▶ _RECORDS FOR THIS EXERCISE_:

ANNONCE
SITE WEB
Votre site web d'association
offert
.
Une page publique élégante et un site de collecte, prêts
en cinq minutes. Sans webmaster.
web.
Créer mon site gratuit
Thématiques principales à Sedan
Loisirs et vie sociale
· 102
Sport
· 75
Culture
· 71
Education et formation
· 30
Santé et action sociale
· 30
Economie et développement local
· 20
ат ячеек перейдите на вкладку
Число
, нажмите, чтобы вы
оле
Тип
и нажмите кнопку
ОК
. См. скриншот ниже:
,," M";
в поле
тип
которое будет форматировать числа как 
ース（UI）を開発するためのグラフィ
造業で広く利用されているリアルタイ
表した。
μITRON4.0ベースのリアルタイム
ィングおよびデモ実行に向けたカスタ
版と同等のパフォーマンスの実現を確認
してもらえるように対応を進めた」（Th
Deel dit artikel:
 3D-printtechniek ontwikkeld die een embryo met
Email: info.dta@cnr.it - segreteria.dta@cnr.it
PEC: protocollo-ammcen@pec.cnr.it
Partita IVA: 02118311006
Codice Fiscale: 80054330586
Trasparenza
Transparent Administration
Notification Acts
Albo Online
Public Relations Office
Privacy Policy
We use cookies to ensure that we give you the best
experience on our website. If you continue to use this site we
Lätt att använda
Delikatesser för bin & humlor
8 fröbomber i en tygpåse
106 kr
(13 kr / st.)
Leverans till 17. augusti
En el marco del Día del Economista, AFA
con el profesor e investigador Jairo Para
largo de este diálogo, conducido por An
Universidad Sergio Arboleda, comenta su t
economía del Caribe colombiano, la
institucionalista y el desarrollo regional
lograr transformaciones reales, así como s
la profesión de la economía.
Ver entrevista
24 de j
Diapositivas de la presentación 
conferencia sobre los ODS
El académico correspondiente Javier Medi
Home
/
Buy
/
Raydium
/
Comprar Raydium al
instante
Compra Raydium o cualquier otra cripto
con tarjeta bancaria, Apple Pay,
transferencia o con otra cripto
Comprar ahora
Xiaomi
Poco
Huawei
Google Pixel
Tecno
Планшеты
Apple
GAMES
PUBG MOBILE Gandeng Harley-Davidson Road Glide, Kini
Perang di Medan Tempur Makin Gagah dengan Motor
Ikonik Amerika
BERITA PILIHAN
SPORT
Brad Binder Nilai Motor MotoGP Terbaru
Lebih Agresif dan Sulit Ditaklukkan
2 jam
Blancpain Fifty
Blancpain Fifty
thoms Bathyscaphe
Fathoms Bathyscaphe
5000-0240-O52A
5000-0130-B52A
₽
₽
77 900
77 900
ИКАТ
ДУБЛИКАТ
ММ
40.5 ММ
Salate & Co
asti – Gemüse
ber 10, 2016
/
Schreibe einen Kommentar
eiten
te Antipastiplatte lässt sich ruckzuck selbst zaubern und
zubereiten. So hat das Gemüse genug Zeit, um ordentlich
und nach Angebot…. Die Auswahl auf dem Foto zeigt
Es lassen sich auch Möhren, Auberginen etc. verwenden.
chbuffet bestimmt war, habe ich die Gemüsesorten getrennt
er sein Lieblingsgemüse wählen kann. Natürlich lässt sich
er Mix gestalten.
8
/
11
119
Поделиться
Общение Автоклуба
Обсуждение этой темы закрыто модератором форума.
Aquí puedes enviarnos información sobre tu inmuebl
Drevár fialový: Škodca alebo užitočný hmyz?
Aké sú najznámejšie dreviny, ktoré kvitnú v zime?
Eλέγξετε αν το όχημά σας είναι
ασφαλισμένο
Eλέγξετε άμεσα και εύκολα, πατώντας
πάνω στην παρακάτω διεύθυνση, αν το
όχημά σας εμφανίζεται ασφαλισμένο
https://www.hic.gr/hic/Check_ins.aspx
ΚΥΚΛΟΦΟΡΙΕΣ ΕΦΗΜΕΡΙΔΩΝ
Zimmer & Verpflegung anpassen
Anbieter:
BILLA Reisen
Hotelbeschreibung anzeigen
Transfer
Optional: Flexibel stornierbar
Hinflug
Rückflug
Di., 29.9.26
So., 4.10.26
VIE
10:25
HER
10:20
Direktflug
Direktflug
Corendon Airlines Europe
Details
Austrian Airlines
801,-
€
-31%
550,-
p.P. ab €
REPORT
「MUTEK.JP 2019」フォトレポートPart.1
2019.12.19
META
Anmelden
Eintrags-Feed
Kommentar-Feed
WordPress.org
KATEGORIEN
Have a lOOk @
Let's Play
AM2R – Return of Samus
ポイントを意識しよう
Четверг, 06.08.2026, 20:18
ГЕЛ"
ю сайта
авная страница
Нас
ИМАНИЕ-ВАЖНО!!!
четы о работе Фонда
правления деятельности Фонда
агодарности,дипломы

▶ _ACTION ITEM_: Copy the records from their first line through the line containing "te Antipastiplatte lässt", inclusive, and replace "Raydium" with "Solana" wherever it occurs. Leave everything else unchanged.

▶ _EXPECTED ANSWER_:
ANNONCE
SITE WEB
Votre site web d'association
offert
.
Une page publique élégante et un site de collecte, prêts
en cinq minutes. Sans webmaster.
web.
Créer mon site gratuit
Thématiques principales à Sedan
Loisirs et vie sociale
· 102
Sport
· 75
Culture
· 71
Education et formation
· 30
Santé et action sociale
· 30
Economie et développement local
· 20
ат ячеек перейдите на вкладку
Число
, нажмите, чтобы вы
оле
Тип
и нажмите кнопку
ОК
. См. скриншот ниже:
,," M";
в поле
тип
которое будет форматировать числа как 
ース（UI）を開発するためのグラフィ
造業で広く利用されているリアルタイ
表した。
μITRON4.0ベースのリアルタイム
ィングおよびデモ実行に向けたカスタ
版と同等のパフォーマンスの実現を確認
してもらえるように対応を進めた」（Th
Deel dit artikel:
 3D-printtechniek ontwikkeld die een embryo met
Email: info.dta@cnr.it - segreteria.dta@cnr.it
PEC: protocollo-ammcen@pec.cnr.it
Partita IVA: 02118311006
Codice Fiscale: 80054330586
Trasparenza
Transparent Administration
Notification Acts
Albo Online
Public Relations Office
Privacy Policy
We use cookies to ensure that we give you the best
experience on our website. If you continue to use this site we
Lätt att använda
Delikatesser för bin & humlor
8 fröbomber i en tygpåse
106 kr
(13 kr / st.)
Leverans till 17. augusti
En el marco del Día del Economista, AFA
con el profesor e investigador Jairo Para
largo de este diálogo, conducido por An
Universidad Sergio Arboleda, comenta su t
economía del Caribe colombiano, la
institucionalista y el desarrollo regional
lograr transformaciones reales, así como s
la profesión de la economía.
Ver entrevista
24 de j
Diapositivas de la presentación 
conferencia sobre los ODS
El académico correspondiente Javier Medi
Home
/
Buy
/
Solana
/
Comprar Solana al
instante
Compra Solana o cualquier otra cripto
con tarjeta bancaria, Apple Pay,
transferencia o con otra cripto
Comprar ahora
Xiaomi
Poco
Huawei
Google Pixel
Tecno
Планшеты
Apple
GAMES
PUBG MOBILE Gandeng Harley-Davidson Road Glide, Kini
Perang di Medan Tempur Makin Gagah dengan Motor
Ikonik Amerika
BERITA PILIHAN
SPORT
Brad Binder Nilai Motor MotoGP Terbaru
Lebih Agresif dan Sulit Ditaklukkan
2 jam
Blancpain Fifty
Blancpain Fifty
thoms Bathyscaphe
Fathoms Bathyscaphe
5000-0240-O52A
5000-0130-B52A
₽
₽
77 900
77 900
ИКАТ
ДУБЛИКАТ
ММ
40.5 ММ
Salate & Co
asti – Gemüse
ber 10, 2016
/
Schreibe einen Kommentar
eiten
te Antipastiplatte lässt sich ruckzuck selbst zaubern und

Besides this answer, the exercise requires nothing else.